»»

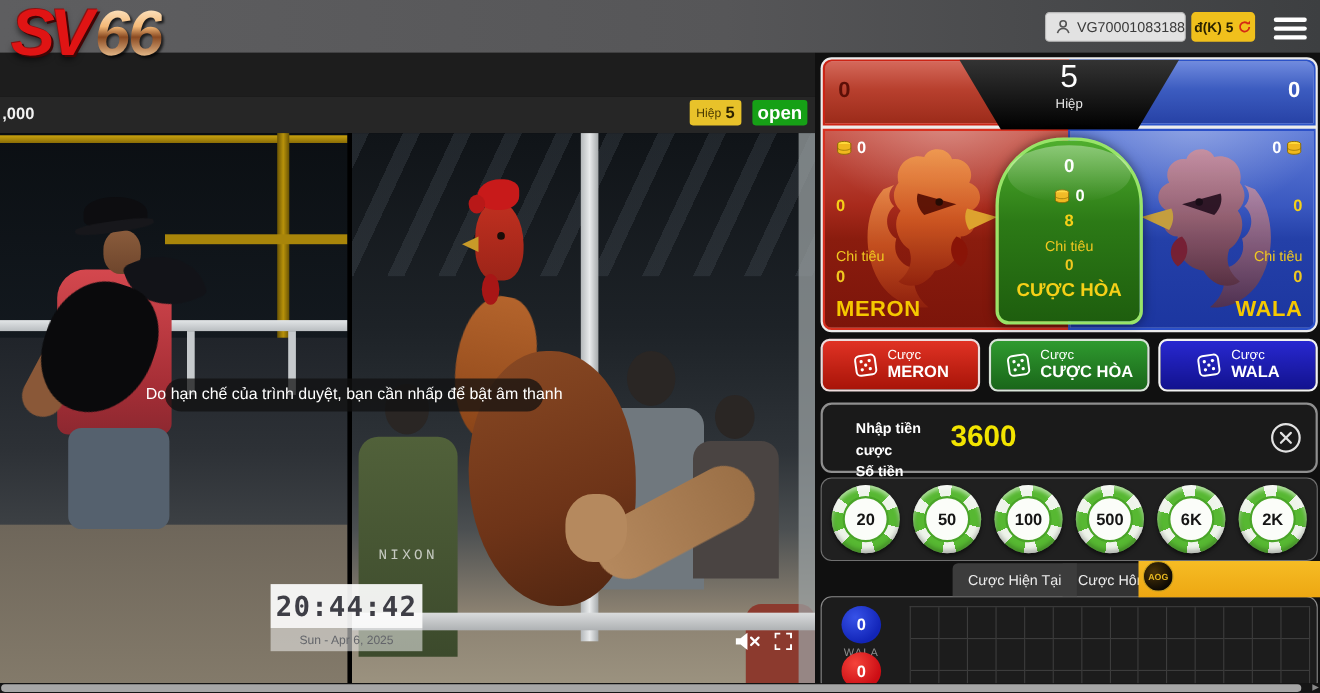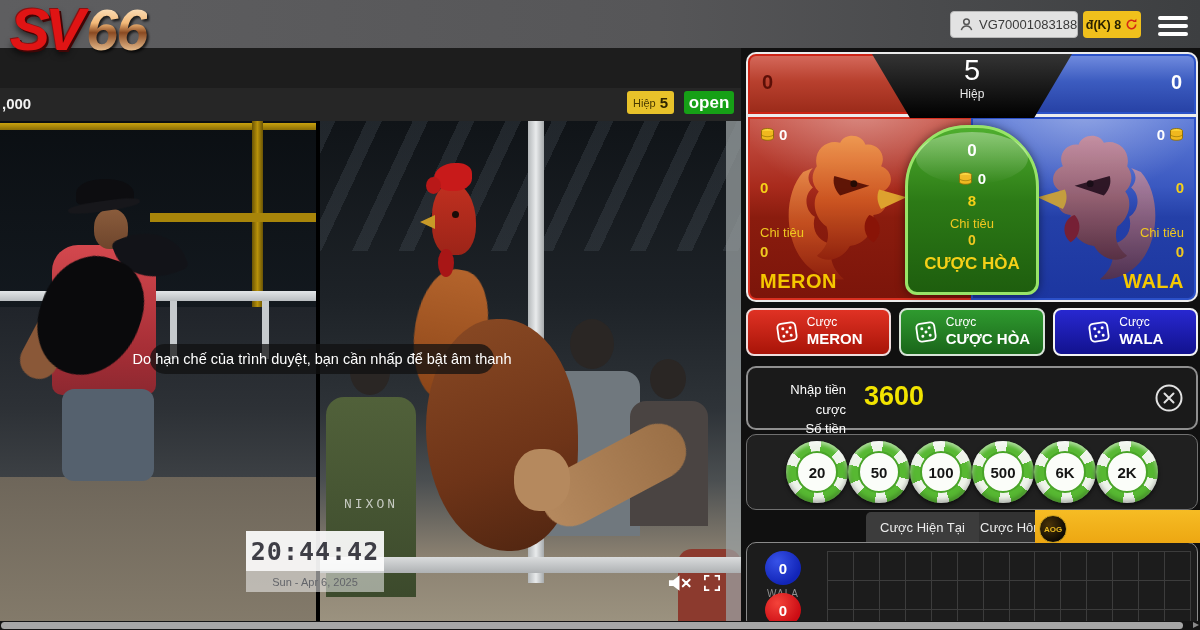--- a/index.html
+++ b/index.html
@@ -229,7 +229,7 @@
   </div>
 
   <div class="abs balance-pill">
-    <span>đ(K) 8</span>
+    <span>đ(K) 5</span>
     <span style="display:flex;">
       <svg width="13" height="13" viewBox="0 0 16 16">
           <path d="M13.2 8a5.2 5.2 0 1 1-1.5-3.7" fill="none" stroke="#d42814" stroke-width="2"></path>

««

The expected result is a copy of each line in the records where "span" appears.

* **Task result**
-    <span>đ(K) 8</span>
+    <span>đ(K) 5</span>
     <span style="display:flex;">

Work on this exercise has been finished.